From the data below, retype exactly the lines starting with the one that contains "317 808,23 |" and ending with the one that contains "W roku obrotowym 2012 nie wypłacano", both included.

(PROVIDED RECORDS begins)

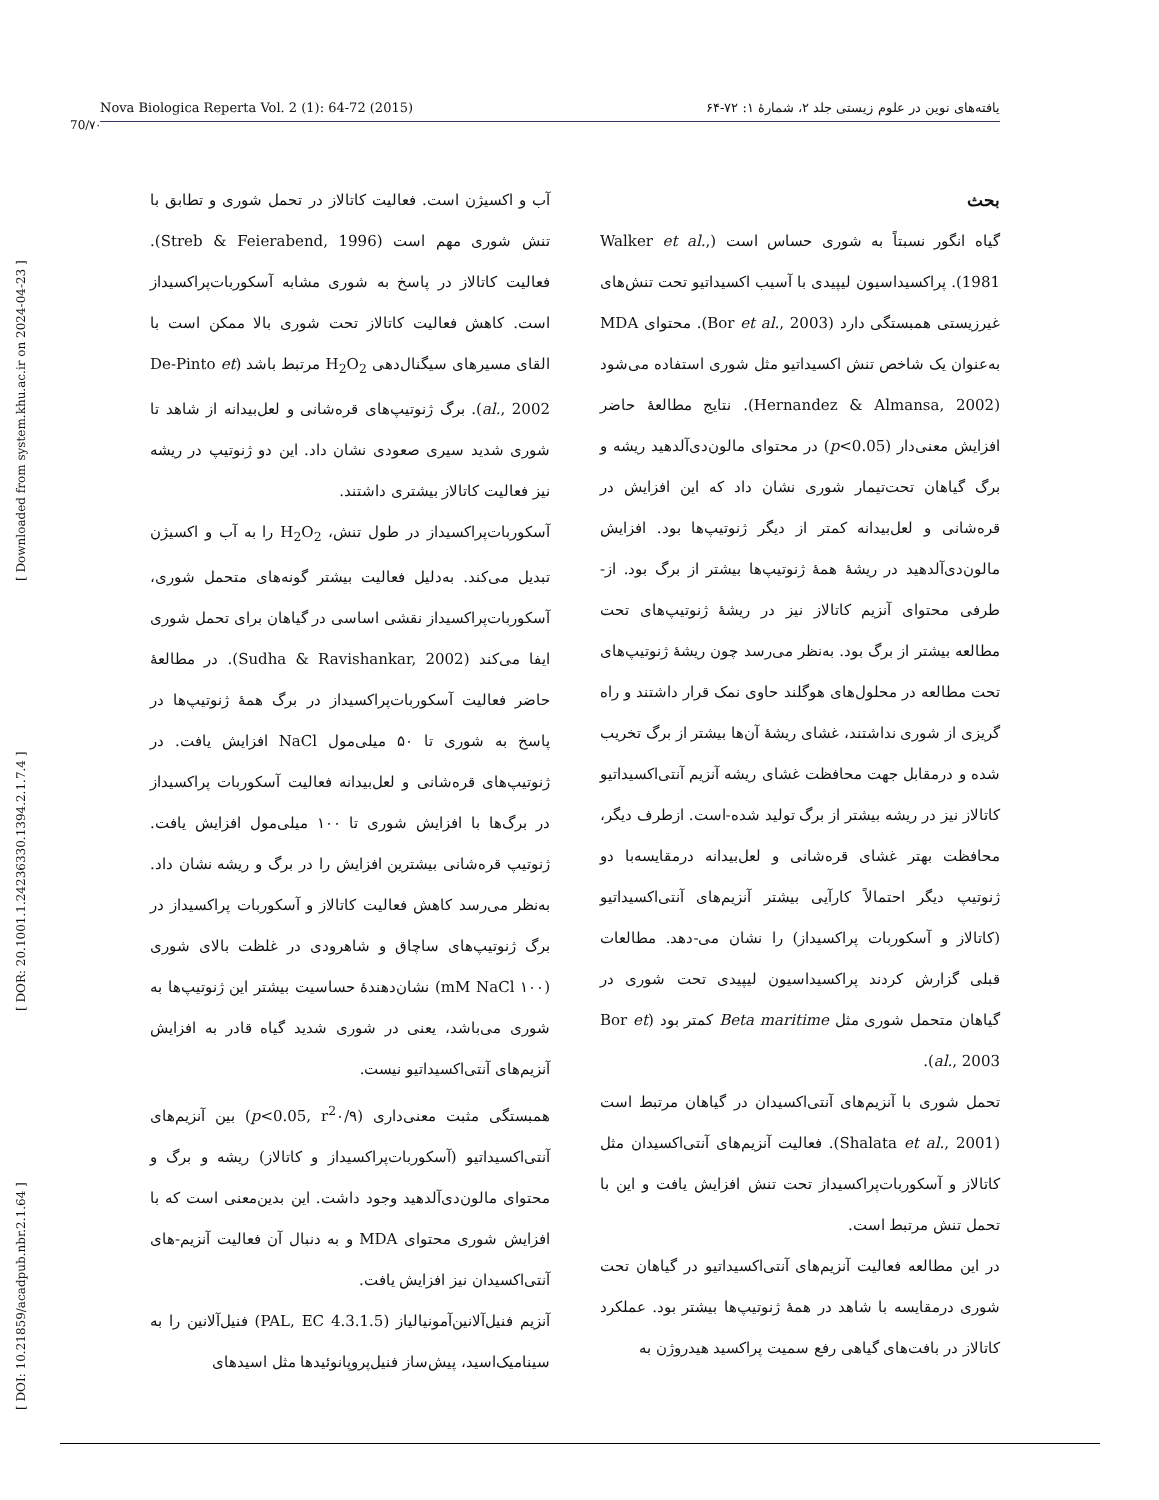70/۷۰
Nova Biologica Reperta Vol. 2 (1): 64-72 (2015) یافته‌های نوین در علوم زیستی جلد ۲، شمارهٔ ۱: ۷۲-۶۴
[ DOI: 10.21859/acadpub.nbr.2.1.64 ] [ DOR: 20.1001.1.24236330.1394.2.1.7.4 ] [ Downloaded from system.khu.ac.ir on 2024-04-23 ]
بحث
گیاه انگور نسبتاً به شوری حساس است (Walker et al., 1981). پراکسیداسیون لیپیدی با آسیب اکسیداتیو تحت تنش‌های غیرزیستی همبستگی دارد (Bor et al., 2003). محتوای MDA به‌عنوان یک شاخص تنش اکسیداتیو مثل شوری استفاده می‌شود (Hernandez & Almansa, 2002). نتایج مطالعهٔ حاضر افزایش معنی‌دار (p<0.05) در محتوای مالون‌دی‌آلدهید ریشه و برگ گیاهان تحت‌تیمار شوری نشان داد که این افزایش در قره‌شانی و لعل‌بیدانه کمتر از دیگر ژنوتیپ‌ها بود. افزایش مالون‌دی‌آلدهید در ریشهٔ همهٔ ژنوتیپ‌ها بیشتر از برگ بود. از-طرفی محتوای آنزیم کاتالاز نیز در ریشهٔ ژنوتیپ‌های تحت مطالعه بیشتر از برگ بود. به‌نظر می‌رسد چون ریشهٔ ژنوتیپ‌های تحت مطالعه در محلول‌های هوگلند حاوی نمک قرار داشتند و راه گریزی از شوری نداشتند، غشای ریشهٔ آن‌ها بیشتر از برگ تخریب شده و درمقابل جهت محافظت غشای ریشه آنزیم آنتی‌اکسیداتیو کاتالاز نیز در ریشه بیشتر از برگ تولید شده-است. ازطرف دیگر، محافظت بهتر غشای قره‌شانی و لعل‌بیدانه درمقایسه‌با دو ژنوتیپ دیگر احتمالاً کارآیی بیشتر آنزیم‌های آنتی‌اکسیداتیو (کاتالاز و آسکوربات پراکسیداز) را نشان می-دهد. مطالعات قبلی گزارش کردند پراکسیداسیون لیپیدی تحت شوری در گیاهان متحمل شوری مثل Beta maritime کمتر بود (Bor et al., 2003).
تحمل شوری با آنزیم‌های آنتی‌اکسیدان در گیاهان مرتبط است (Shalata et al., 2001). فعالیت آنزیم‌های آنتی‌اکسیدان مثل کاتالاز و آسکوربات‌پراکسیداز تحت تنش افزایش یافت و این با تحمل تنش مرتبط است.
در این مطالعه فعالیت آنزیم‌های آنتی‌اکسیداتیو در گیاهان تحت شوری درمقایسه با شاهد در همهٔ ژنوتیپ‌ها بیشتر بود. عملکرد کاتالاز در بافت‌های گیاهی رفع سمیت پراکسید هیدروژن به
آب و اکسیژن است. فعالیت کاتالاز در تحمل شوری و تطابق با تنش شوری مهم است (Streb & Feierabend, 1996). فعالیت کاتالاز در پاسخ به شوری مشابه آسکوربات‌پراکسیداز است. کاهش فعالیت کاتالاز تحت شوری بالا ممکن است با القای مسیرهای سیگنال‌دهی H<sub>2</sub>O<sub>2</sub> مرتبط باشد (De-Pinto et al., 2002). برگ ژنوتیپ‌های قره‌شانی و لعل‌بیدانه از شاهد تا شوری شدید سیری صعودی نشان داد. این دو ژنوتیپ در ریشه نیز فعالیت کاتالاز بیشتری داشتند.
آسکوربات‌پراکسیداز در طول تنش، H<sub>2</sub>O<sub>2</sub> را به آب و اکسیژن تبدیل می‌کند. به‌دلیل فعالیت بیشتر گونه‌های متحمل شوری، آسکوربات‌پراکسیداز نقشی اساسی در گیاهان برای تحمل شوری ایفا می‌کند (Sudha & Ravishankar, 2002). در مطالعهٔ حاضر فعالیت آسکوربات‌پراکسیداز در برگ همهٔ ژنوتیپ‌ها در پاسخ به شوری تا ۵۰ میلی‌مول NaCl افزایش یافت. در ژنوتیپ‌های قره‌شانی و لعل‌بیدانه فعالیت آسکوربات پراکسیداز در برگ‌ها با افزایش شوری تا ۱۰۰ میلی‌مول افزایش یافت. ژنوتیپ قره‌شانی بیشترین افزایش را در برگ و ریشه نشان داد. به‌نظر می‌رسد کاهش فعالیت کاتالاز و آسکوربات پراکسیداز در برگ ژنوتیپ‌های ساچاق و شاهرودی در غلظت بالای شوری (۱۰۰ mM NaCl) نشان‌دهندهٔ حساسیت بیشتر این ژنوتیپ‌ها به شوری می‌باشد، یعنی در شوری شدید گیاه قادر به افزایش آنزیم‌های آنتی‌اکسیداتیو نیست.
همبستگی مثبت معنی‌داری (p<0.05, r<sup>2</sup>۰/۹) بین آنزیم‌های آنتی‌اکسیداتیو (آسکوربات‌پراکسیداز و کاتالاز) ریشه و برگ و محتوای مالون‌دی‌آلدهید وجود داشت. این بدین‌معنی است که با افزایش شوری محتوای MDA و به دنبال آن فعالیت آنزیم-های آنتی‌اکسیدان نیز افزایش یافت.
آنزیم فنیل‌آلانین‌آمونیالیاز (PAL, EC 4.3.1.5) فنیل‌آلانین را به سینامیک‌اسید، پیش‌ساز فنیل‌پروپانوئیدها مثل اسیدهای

(PROVIDED RECORDS ends)
(PROVIDED RECORDS begins)

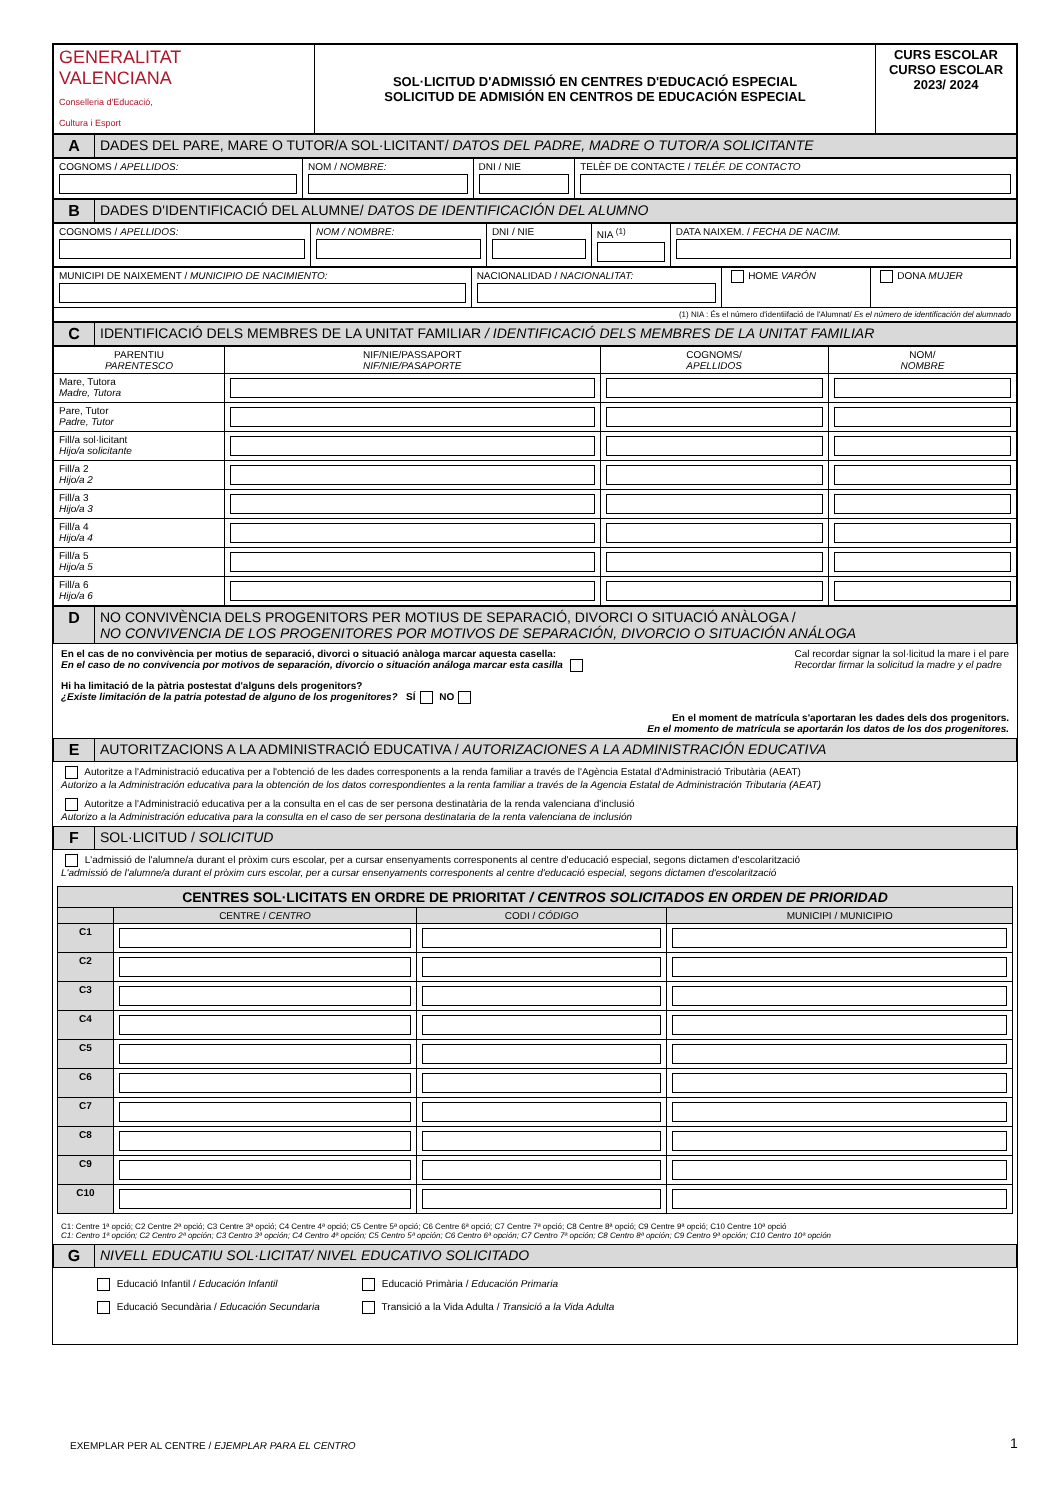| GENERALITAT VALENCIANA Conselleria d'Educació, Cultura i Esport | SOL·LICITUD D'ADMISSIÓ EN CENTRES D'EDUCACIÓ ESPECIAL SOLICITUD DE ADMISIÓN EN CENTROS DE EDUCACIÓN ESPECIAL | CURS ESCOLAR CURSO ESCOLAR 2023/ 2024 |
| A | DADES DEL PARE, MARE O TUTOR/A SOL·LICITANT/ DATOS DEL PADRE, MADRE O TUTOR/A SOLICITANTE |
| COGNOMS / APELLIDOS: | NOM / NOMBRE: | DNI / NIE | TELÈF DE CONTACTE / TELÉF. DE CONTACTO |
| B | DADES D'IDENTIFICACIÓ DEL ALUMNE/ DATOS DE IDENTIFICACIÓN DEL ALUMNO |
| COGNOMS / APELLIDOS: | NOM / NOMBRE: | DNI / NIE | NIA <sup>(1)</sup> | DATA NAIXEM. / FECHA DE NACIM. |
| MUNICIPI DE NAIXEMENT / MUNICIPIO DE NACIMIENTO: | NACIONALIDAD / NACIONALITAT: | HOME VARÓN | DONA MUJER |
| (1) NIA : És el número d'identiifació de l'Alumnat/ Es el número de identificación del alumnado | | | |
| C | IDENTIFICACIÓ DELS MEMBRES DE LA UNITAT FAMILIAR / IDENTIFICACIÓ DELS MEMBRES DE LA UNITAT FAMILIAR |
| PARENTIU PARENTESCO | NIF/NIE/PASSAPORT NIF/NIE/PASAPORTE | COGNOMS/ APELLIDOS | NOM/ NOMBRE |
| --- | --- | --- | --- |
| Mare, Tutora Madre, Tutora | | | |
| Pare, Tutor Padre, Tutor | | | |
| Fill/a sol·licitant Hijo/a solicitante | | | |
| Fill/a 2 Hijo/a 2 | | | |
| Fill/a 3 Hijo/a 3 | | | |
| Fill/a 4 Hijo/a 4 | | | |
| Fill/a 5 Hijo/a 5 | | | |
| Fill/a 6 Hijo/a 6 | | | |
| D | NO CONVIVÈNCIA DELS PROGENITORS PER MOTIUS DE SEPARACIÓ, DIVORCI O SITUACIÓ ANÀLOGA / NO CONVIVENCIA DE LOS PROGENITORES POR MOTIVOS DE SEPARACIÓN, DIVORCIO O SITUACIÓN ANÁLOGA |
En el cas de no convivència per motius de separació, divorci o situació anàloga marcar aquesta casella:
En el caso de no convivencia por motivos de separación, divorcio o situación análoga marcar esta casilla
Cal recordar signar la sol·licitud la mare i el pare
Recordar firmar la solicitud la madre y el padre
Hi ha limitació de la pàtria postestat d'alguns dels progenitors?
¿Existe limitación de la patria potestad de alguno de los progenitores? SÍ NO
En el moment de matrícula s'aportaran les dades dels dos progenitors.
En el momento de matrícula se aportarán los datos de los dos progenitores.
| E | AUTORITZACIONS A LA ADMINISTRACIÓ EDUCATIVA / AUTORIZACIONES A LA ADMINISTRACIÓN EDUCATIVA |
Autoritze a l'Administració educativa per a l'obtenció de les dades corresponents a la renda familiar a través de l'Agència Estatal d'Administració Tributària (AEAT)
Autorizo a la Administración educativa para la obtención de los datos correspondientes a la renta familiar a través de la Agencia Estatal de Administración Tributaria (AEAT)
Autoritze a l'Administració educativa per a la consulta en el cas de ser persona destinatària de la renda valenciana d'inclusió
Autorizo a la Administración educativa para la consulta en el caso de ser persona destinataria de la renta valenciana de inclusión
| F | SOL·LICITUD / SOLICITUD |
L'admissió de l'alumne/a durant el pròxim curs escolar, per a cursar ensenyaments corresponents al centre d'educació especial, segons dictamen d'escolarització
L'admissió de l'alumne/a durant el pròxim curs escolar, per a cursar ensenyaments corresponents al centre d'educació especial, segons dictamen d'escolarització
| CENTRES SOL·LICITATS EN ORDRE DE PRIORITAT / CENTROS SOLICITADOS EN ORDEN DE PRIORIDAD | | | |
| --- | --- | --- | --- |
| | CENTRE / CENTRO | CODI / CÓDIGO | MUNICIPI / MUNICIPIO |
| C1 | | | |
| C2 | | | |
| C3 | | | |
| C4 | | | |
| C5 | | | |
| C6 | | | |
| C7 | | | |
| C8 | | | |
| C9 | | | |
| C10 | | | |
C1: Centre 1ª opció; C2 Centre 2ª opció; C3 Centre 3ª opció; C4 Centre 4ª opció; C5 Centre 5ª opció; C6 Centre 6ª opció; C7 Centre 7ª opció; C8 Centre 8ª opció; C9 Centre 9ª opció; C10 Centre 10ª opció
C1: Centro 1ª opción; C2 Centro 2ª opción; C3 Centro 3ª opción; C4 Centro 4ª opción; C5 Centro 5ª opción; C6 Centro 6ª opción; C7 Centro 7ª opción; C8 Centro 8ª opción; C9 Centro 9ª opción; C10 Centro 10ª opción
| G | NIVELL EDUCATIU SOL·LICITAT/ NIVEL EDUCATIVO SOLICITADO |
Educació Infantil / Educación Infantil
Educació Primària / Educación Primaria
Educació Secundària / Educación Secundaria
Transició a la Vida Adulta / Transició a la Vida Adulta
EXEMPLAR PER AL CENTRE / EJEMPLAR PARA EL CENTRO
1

(PROVIDED RECORDS ends)
(PROVIDED RECORDS begins)

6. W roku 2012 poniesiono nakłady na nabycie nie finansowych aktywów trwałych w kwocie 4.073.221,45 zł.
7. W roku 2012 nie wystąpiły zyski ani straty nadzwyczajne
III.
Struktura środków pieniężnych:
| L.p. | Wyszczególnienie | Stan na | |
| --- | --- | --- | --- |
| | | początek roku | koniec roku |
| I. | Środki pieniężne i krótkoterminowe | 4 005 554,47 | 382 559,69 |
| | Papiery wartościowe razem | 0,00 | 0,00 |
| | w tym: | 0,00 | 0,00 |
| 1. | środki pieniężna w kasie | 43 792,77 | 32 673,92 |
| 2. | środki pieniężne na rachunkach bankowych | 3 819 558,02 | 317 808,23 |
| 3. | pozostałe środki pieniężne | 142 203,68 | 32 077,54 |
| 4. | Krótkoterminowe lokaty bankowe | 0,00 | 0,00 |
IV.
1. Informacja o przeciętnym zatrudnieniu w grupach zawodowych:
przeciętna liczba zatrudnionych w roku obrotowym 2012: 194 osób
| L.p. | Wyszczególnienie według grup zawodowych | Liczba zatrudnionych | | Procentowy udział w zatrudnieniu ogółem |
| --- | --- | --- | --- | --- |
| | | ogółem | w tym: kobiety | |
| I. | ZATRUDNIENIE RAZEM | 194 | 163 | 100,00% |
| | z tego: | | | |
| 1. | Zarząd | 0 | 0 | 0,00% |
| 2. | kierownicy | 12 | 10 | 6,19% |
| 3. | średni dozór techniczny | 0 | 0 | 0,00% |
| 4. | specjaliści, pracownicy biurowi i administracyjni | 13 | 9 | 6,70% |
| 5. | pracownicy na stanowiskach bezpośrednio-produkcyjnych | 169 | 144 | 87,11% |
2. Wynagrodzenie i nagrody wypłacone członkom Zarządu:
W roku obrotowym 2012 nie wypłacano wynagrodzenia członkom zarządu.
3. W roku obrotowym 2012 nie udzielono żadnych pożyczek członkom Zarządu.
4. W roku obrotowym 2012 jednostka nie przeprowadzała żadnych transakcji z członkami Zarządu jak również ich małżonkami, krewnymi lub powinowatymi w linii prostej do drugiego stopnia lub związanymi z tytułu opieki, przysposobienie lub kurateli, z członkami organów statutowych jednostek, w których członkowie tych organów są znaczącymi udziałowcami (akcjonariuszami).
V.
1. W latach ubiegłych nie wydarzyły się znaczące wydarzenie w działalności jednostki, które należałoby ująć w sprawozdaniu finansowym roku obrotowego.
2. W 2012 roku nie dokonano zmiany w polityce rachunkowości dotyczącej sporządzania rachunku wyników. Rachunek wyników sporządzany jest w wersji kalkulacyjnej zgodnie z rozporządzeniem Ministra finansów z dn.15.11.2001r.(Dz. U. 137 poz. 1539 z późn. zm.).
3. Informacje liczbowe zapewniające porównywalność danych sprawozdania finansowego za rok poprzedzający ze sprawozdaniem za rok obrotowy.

(PROVIDED RECORDS ends)

_REPLY TO THE TASK_
| 2. | środki pieniężne na rachunkach bankowych | 3 819 558,02 | 317 808,23 |
| 3. | pozostałe środki pieniężne | 142 203,68 | 32 077,54 |
| 4. | Krótkoterminowe lokaty bankowe | 0,00 | 0,00 |
IV.
1. Informacja o przeciętnym zatrudnieniu w grupach zawodowych:
przeciętna liczba zatrudnionych w roku obrotowym 2012: 194 osób
| L.p. | Wyszczególnienie według grup zawodowych | Liczba zatrudnionych | | Procentowy udział w zatrudnieniu ogółem |
| --- | --- | --- | --- | --- |
| | | ogółem | w tym: kobiety | |
| I. | ZATRUDNIENIE RAZEM | 194 | 163 | 100,00% |
| | z tego: | | | |
| 1. | Zarząd | 0 | 0 | 0,00% |
| 2. | kierownicy | 12 | 10 | 6,19% |
| 3. | średni dozór techniczny | 0 | 0 | 0,00% |
| 4. | specjaliści, pracownicy biurowi i administracyjni | 13 | 9 | 6,70% |
| 5. | pracownicy na stanowiskach bezpośrednio-produkcyjnych | 169 | 144 | 87,11% |
2. Wynagrodzenie i nagrody wypłacone członkom Zarządu:
W roku obrotowym 2012 nie wypłacano wynagrodzenia członkom zarządu.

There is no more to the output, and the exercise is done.